İlk defa başıma gelen bir şey değildi. Evet babam her defasında kızım olursa güzel olsun diye annenizi güzel seçtim derdi. Ondan sonra babam üç gün koltukta yatardı.

"Teşekkür ederim." dedim. Ne kadar beni duyamayacak olsa da.

Havanın soğukluğuna rağmen kısa kolu giyinen gence baktım. Göz altları mosmor olmuş ve uykusuz olduğu çok belli idi.

"Seçil saat dört yönünde ki gence dikkat edin. Terzinin önünde bir seksen boylarında gri gözlü üzerinde kısa kollu bir tişört var." dedim.

"Bugün on birinci kez bize eşkal verdin ayana. Dedikleri kadar varmışsın merak etme gözümüz üzerinde." dedi.

Koruduğumuz kişi ülkeyi yöneten kişi. Bana veren görevi hakkı ile yerine getirmem lazım. Hele ki emre... Gece olayı albay ile konuşmuştum. Zor olmuştu ama başarmıştım. Şu anlık bir kaç kişi dışında kimse bilmiyor.

"Allah senden razı olsun başkanım." dedi yaşlı teyze.

"Asıl sizden Allah razı olsun teyzem." diye teyzeye sarıldı.

Gözümdeki gözlüğü düzeltip etrafı izlemeye devam ettim. Büyük suikastın başında Emre hangi konumdaydı ve Emre nerede idi? Şimdi değil Ayana uzaklaş bu düşüncelerden asıl göreve odaklan.
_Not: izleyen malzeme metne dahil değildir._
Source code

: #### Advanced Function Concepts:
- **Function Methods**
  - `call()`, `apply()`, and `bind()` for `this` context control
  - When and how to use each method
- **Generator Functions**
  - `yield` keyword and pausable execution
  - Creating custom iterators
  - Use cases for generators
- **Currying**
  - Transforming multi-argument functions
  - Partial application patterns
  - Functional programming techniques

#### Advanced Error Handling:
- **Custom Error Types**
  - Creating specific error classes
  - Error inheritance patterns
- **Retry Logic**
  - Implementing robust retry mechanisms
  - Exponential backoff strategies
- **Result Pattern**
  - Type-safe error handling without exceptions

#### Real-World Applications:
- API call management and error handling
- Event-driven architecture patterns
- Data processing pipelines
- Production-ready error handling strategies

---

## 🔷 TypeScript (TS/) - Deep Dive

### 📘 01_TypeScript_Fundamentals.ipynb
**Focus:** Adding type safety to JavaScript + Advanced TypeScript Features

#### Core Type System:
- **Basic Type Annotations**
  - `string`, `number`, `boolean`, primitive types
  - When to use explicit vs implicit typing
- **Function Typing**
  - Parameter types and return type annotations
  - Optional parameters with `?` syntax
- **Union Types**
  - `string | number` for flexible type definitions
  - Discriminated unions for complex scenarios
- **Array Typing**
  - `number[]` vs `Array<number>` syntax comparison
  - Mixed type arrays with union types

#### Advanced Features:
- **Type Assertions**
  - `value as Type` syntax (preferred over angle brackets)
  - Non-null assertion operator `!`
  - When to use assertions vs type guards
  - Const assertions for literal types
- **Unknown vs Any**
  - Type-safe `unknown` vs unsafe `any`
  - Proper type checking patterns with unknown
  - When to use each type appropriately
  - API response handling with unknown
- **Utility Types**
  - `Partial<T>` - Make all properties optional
Biraz daha kaldıktan sonra Cumhurbaşkanı buranın büyük meşhur pazarına gitmesi gerektiğini söyleyip yola koyulduk. Ben tam arkasında aramızda iki adım mesafe vardı. Beni gören halk tabii biraz şok içinde bakıyordu. Genellikle erkek siyasitçilerin arkasında koruma olarak erkek kişiler seçilirdi. Kadın siyasetçiler ya da siyasetçilerin eşlerini korumak için kadın kişiler seçilirdi. Etraf çok kalabalıktı ve bu tehlikeyi çok artırıyordu.